Revs are addictive, chasing the top end of the tachometer and keeping a sweet atmo engine up at peaky power is addictive. But do you know what else is? Boost. Boost is. And lots of it, whether spooling immediately or gradually gathering tornado-like force.
Best hold on tight when accelerating in the below five boosty boys, all of which are available for between just $15,000 and a heady $80,000. Don’t expect much else to beat you off the line, though – or keep pulling to beyond legal … er, we mean, 110km/h, onto the freeway.
1. 2002 FPV F6 Typhoon - $15k
If the AU Falcon was the sales-proof calm before the storm, then the BA Falcon of 16 years ago (really!) emerged to sweep the barely changed VY Commodore off its perch, especially in this powered-up Barra 4.0-litre turbo six-cylinder Typhoon form.
Although it had 270kW at 5000rpm, and 550Nm from 2000rpm until 4250rpm, even those figures betray the sheer straight-line destruction this boosted Barra could cause – let’s just say, Typhoon was apt. With sharp steering, a surprisingly compliant ride, better brakes than an XR6 Turbo and colours like orange and purple, you could argue that this was the peak of post-millennium Falcs. And we will argue just that…
MOTOR features: Barra tuning guide
2. 2008 Mitsubishi Evolution X - $30k
Yes, ‘the 10’ wasn’t as hardcore as the older Evos, but most of those have fallen somewhere between modified and molested these days. And for context, the decade-old Evo X is still about the sharpest chassis you can find for this price, mated to a 2.0-litre turbo four that slowly, gathered, force, then, hit… boost. With 217kW at 6500rpm and 366Nm at 3500rpm, the 1595kg four-door Mitsu is current Golf R-fast.
However, rowing the long-throw five-speed manual was as distinctly old-school as an all-wheel drive system with a level of mechanicity and feedback that most modern cars have massaged out. Yet at the same time it doesn’t have the ropey steering and bloated body control of a Subaru WRX STI of that era. For $30K, it’s a great buy now.
Classic MOTOR: Evo X v Evo VI TME v Evo IX track comparison
3. 2011 BMW 1 Series M Coupe - $60k
BMW finally admitted what some less hype-driven journalists had long believed: the over-boosted 1M was a bit under-developed. This first generation of 1 Series coupe was snappy even in 135i form, owing to a short wheelbase and surplus turbo torque. But as a wide-tracked, beefy-guarded M it took twitchiness to a whole new level.

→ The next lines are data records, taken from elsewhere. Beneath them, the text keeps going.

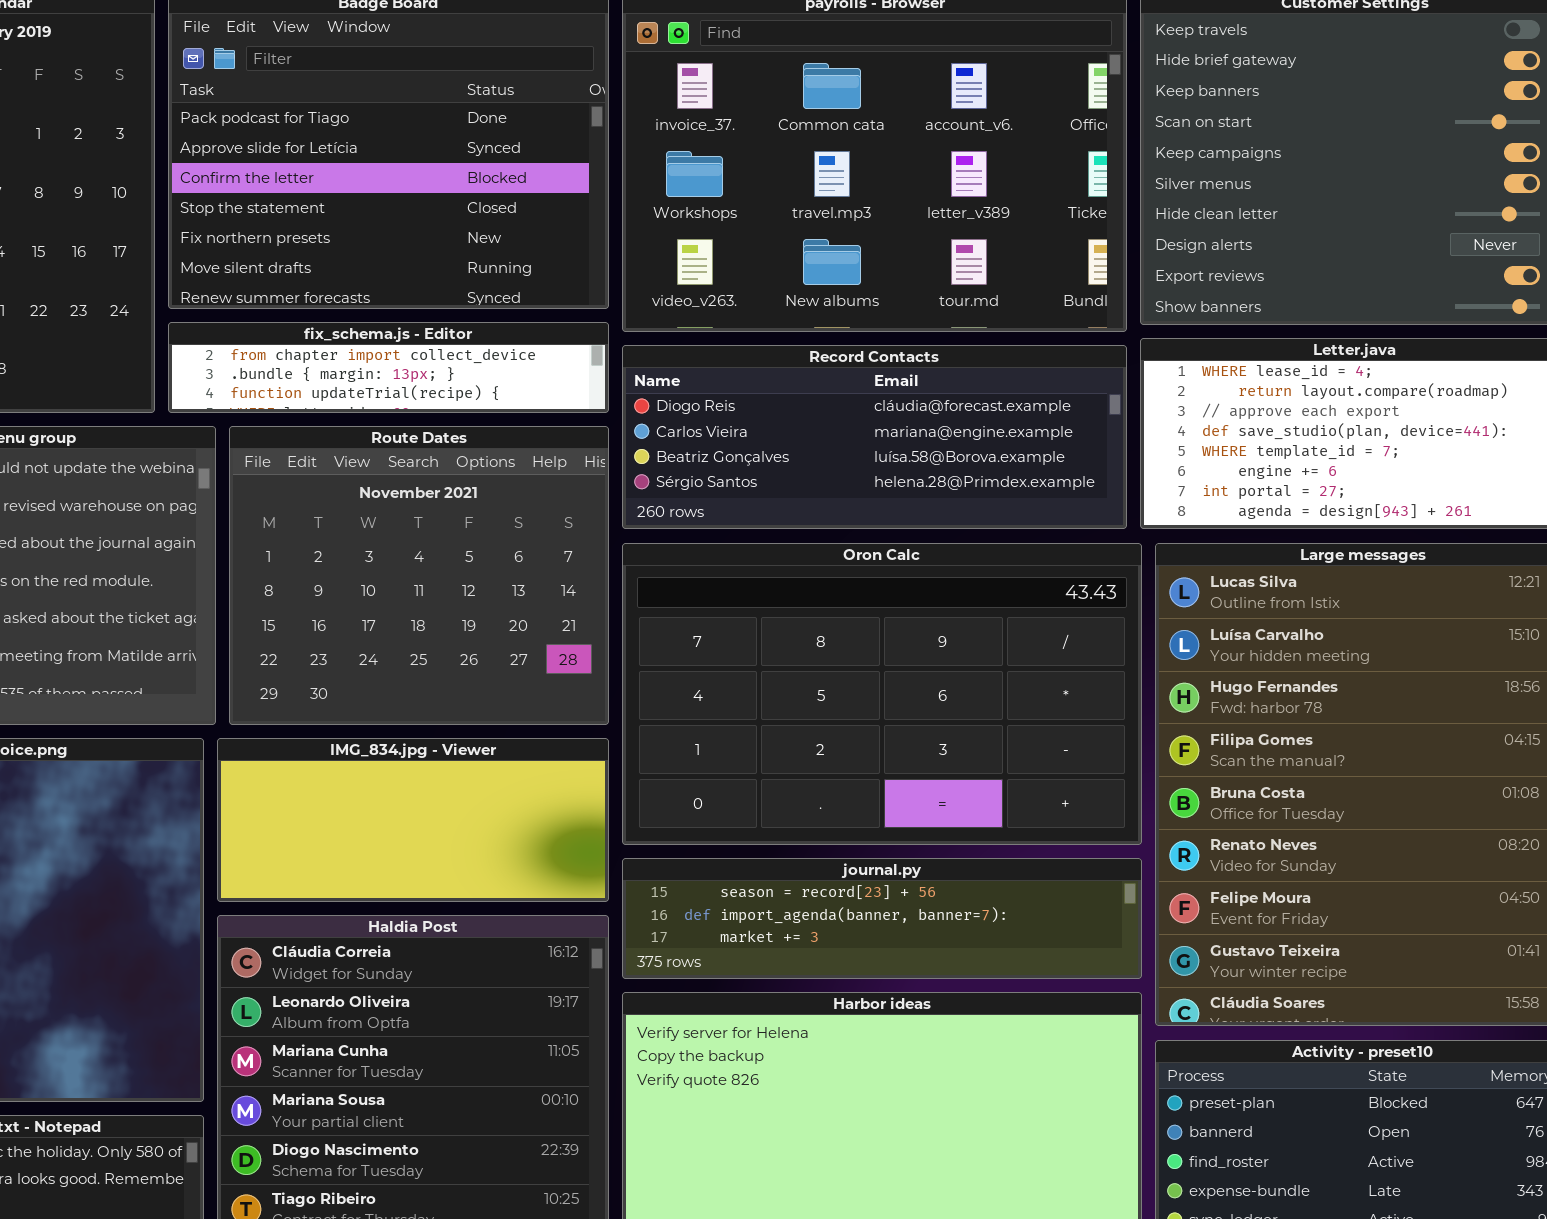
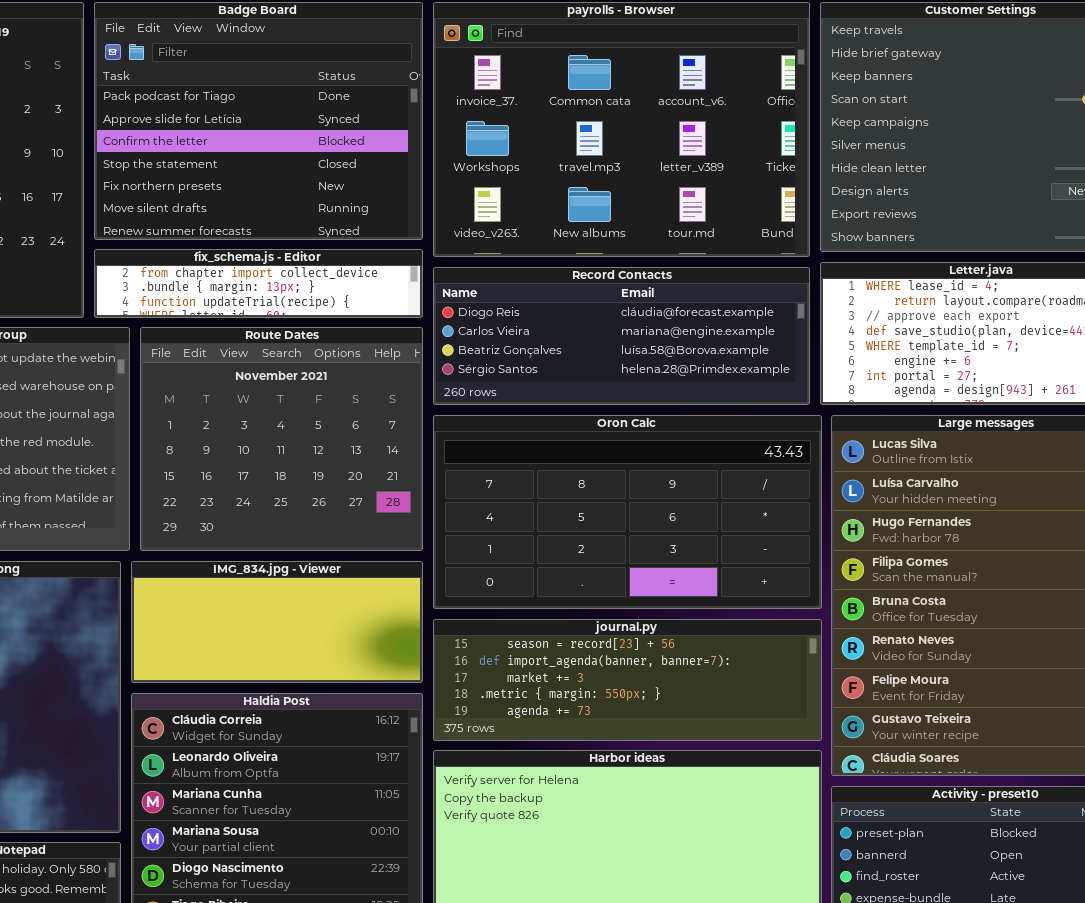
Oron Calc: [622,543,1142,845] -> [433,415,822,609], resized
journal.py: [622,858,1142,979] -> [433,619,822,741], resized

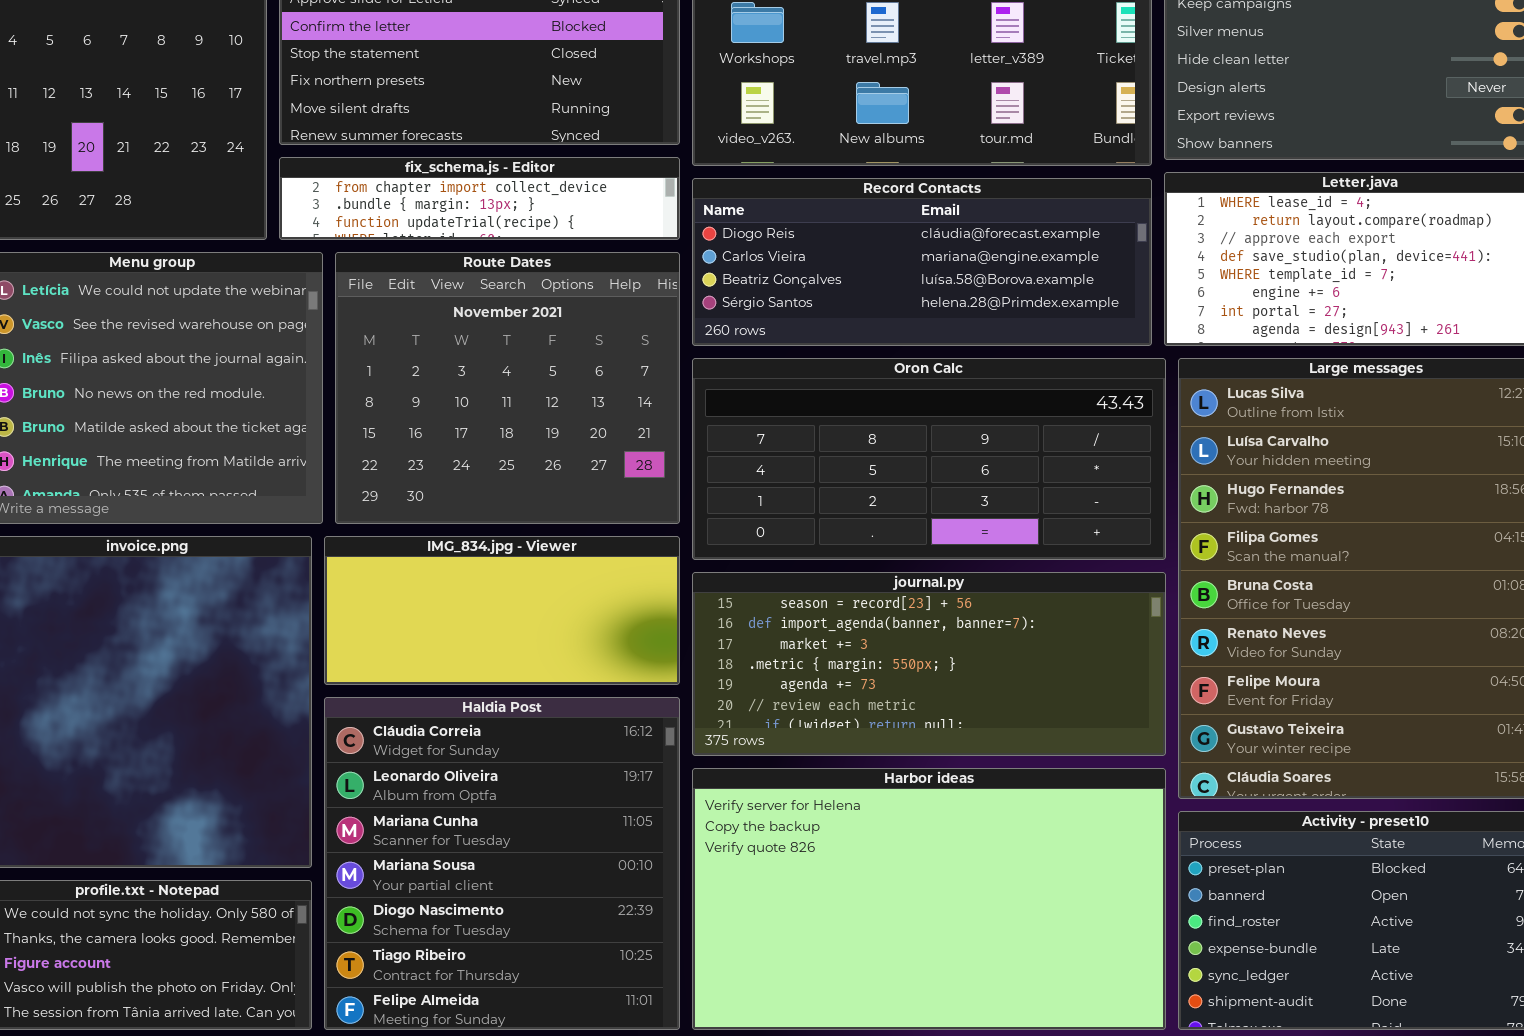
Oron Calc: [433,415,822,609] -> [692,358,1166,560], resized
journal.py: [433,619,822,741] -> [692,572,1166,756], resized

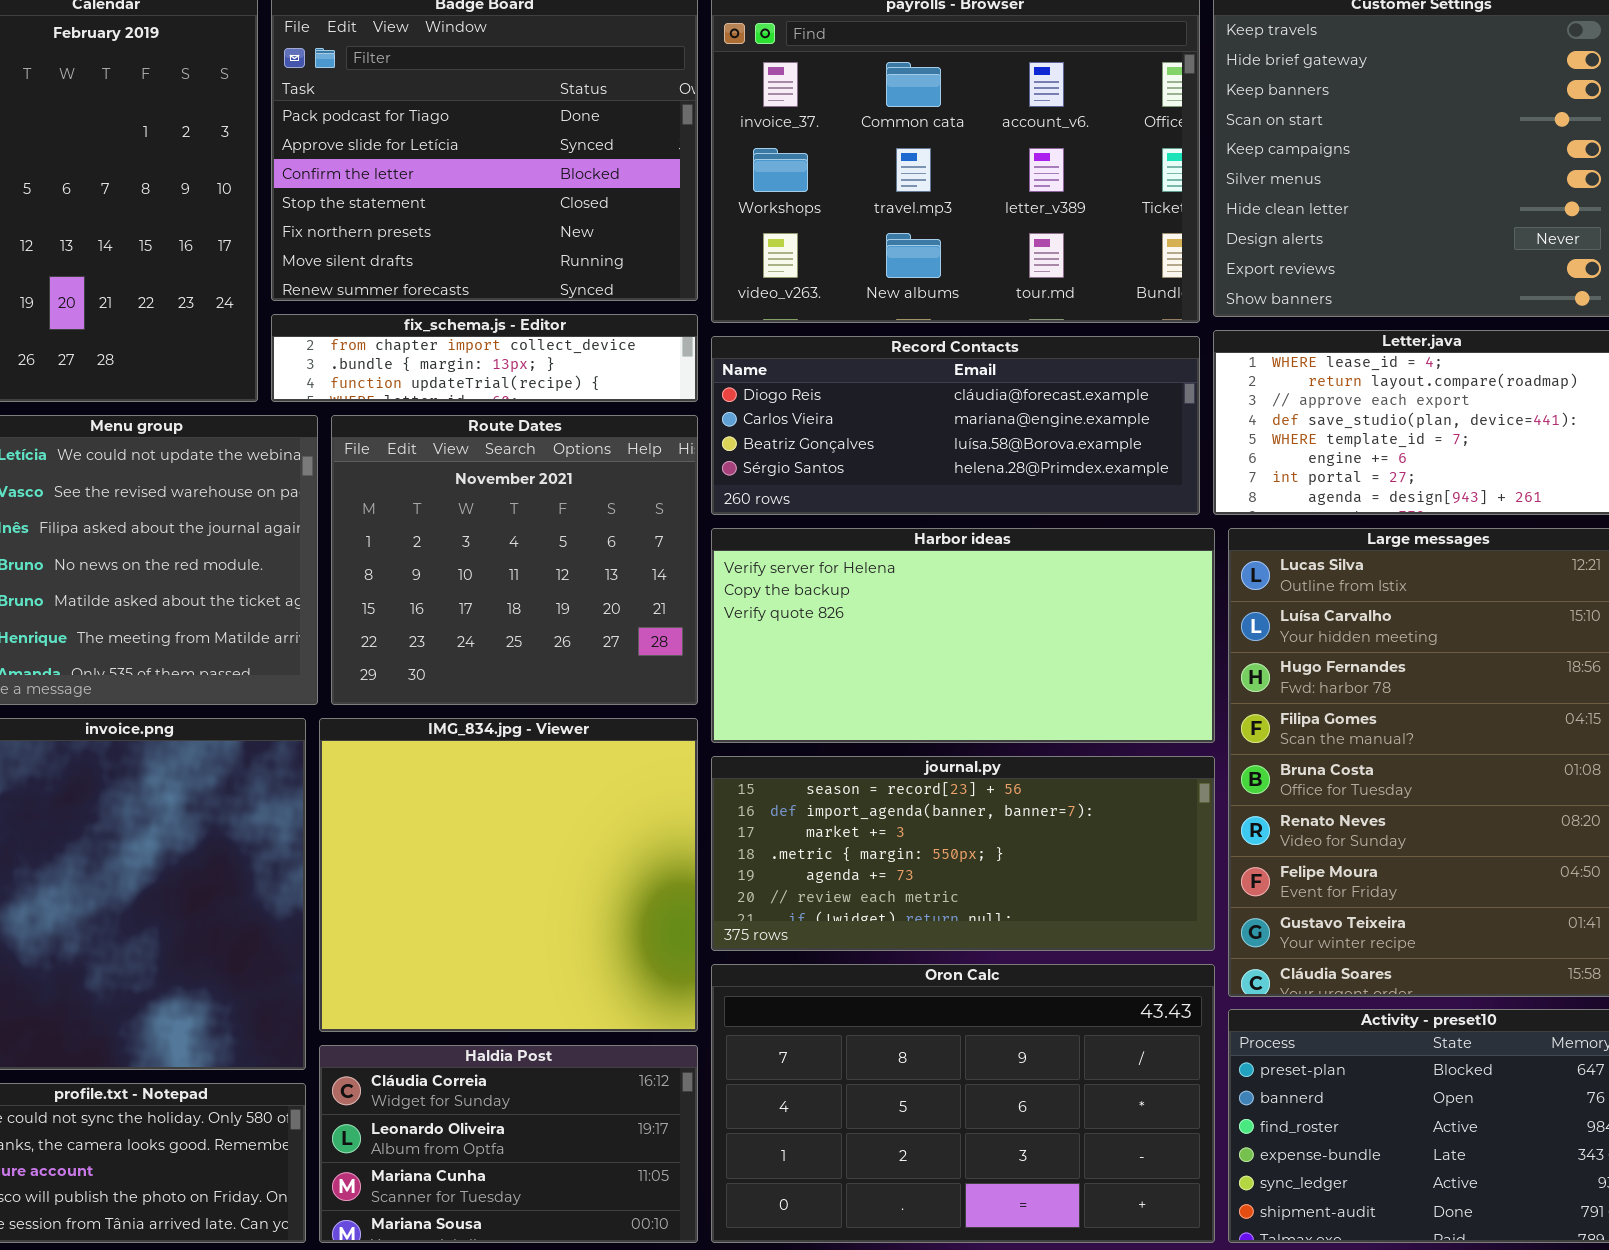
Oron Calc: [692,358,1166,560] -> [711,964,1215,1243], moved, resized
IMG_834.jpg - Viewer: [324,536,680,685] -> [319,718,698,1032], resized
Haldia Post: [324,697,680,1030] -> [319,1045,698,1243], resized
Harbor ideas: [692,768,1166,1030] -> [711,528,1215,743], moved, resized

On paper, the 3.0-litre twin-turbo six looked much like it did today, with 250kW at 5900rpm and 500Nm from 1500rpm until 4500rpm. But it was a whole lot boostier and more aggressive in its delivery of outputs compared with today’s turbo BMWs. Even so, a 4.9sec 0-100km/h from a 1495kg coupe that looks as tough as this? Yes, it has appeal and it may be a future classic. For everyone else, there’s the superb M2...
4. 1994 Audi RS2 Avant - $70k
You could have a brand new A4 2.0 TFSI Avant quattro with 185kW and 370Nm for about this money. Or, this 25-year-old Audi and Porsche collaboration, which even back then packed 235kW at 6500rpm and 410Nm at 3000rpm from its 2.2-litre turbo petrol four-cylinder.
The RS2 Avant is tiny, like a wagon version of the new S3 sedan more than an A4, and there’s a rawness to its execution that is missing from modern Ingolstadt products. Sublime steering feedback, a Ur-quattro-based all-wheel drive system where you can feel the differentials juggling drive, a soft-enough suspension setting that allows neat slides on the throttle. Oh, and just the most edgy, hard-charging engine, with lag for days and then sheer thrust to send drivers into a daze. Or a spin.
MOTOR feature: History of the RS2 and RS4
5. 2009 Nissan R35 GT-R - $80k
Is there a quicker stock car on the planet for new BMW M240i money? Well, while it’s hard to believe the R35 GT-R is a decade old, it’s still tough to look at its figures without drooling. A 3.8-litre twin-turbo V6 with 357kW at 6400rpm, 588Nm from 3200rpm until 5200rpm, a six-speed dual-clutch auto and sub-4.0sec 0-100km/h (let’s not worry about 3sec claims way back when – they were as honest as Carlos).
Even despite a 1748kg kerb weight, and criticism of apparently being too geeky compared with previous Godzillas, this Nissan supercar still knows how to play with its driver. It’s a slingshot in a straight line, and a playful pup through corners, able to twerk the back-end out by enough to surprise. Watch the servicing costs, but on the upside examples for $80K are now available with under 50,000km showing.